--- Directive A ---
In the review of "The Hunt," copy the stretch from "Occasionally, as it" through "one-note and dull.", swapping "Betty Gilpin" for "The lead actress".
--- Directive B ---
Condense the paragraph of the review of "The Hunt" that opens "Occasionally, as it weaponizes" into a short bulleted list of its main points.

--- Excerpted text ---

The problem, however, is the smug, self-satisfied ‘Hunt’—believing that it’s much smarter than it actually is— is under the sad delusions that it’s at least operating at Ben Shapiro’s diminutive stature (lol, no). It never earns its confrontational mien, nor its affinities at sensationalism either through gory violence or blunt opinion as espoused through self-righteous character soliloquies or tangential asides.
Every touchy element of modern political discourse is devilishly prodded—abortion, immigration, religion, the second amendment—and every buzzword, term or phenomenon—“snowflakes,” crisis actors, Beta Male globalist cucks, libtards, deplorables, QAnon truthers, Deep Staters, the Wall, anything Trumpism—is liberally abused for some cheap line of dialogue or brief plot point (a moment that exploits the Syrian refugee crisis is particularly gross).
Occasionally, as it weaponizes the tensions found in identity politics, woke empathetic inclusivity and the shackles of political correctness, “The Hunt” is enjoyably stupid and entertainingly dumb. It has some preposterous laughs in fits and starts—some absurd elements of gore—but its ridiculousness never outweighs its self-belief that it’s creating a thought-provoking Blumhouse special in the vein of “Get Out” (spoiler: it’s not), even as it acts playfully glib. Betty Gilpin is a standout, but even her character—”underestimate me at your own peril” personified over and over again—becomes one-note and dull.

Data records
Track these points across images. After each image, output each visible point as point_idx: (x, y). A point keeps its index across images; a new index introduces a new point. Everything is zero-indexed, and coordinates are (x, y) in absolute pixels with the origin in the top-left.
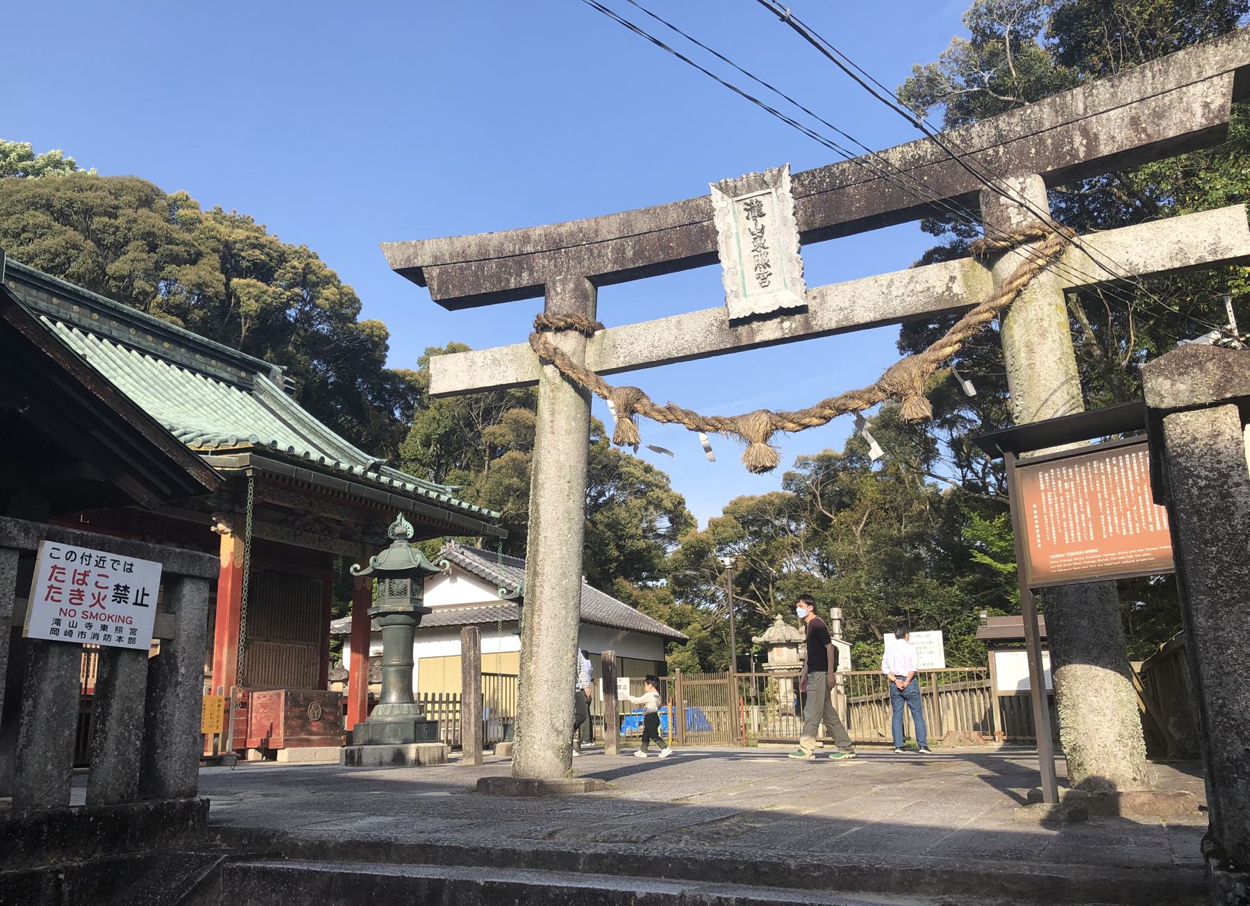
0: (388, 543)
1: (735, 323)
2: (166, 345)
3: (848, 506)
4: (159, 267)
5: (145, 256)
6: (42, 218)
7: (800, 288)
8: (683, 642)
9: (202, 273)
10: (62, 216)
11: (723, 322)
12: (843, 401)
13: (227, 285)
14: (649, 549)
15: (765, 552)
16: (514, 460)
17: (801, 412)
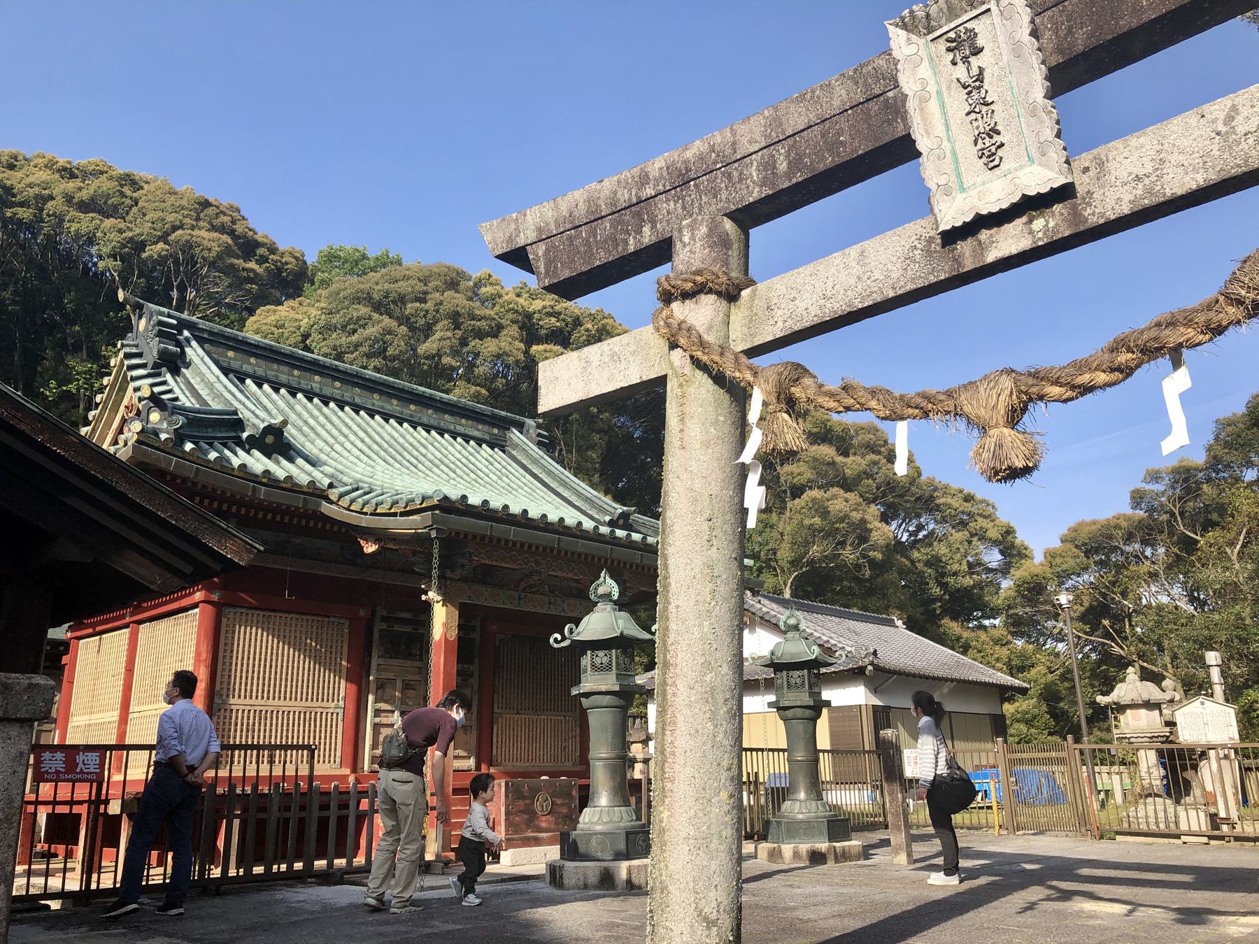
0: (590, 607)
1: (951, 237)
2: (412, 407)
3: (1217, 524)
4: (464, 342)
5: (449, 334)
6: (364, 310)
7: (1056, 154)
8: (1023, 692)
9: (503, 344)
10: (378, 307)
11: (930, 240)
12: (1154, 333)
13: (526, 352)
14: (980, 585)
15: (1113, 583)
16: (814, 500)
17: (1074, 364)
---
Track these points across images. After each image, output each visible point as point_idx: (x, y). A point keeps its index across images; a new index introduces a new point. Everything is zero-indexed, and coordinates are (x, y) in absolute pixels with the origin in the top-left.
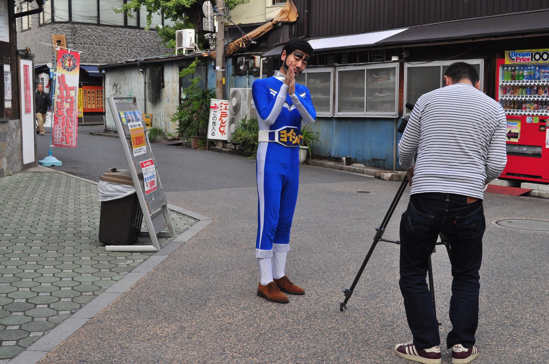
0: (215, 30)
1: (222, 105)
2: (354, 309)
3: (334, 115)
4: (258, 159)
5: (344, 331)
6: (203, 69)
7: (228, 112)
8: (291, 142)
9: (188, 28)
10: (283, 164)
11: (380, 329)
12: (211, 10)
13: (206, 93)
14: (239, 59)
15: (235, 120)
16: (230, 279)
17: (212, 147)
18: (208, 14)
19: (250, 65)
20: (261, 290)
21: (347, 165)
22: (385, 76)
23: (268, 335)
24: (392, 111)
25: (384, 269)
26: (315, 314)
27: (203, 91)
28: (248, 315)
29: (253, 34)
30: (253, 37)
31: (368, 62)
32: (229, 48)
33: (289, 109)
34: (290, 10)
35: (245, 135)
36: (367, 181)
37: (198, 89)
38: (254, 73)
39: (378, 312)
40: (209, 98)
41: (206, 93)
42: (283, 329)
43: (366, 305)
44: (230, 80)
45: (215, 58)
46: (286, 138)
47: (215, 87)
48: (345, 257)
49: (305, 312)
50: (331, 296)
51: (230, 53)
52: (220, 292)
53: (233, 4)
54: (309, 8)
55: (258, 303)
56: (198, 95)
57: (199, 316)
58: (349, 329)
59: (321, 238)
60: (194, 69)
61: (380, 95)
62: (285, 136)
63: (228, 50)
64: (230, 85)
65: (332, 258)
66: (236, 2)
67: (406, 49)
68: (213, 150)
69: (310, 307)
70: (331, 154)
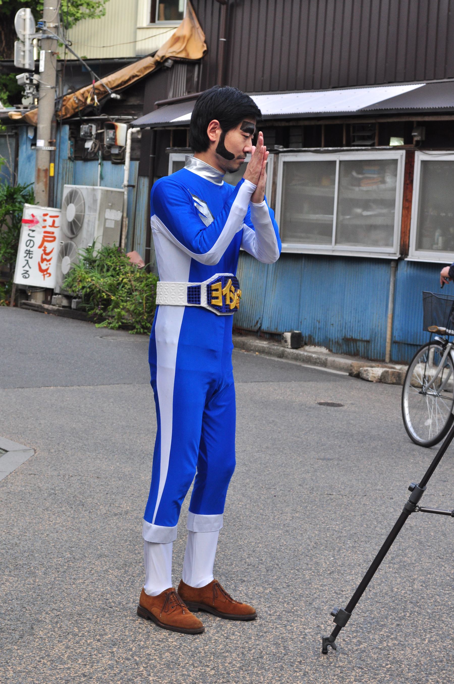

--- Correct response A ---
Occasionally, as it weaponizes the tensions found in identity politics, woke empathetic inclusivity and the shackles of political correctness, “The Hunt” is enjoyably stupid and entertainingly dumb. It has some preposterous laughs in fits and starts—some absurd elements of gore—but its ridiculousness never outweighs its self-belief that it’s creating a thought-provoking Blumhouse special in the vein of “Get Out” (spoiler: it’s not), even as it acts playfully glib. The lead actress is a standout, but even her character—”underestimate me at your own peril” personified over and over again—becomes one-note and dull.

--- Correct response B ---
- When it plays on identity politics, woke inclusivity and political correctness, "The Hunt" is sometimes enjoyably stupid and entertainingly dumb.
- It has scattered preposterous laughs and some absurd gore.
- Its ridiculousness never outweighs its belief that it is a thought-provoking Blumhouse film like "Get Out," which it is not.
- Betty Gilpin stands out, but her character becomes one-note and dull.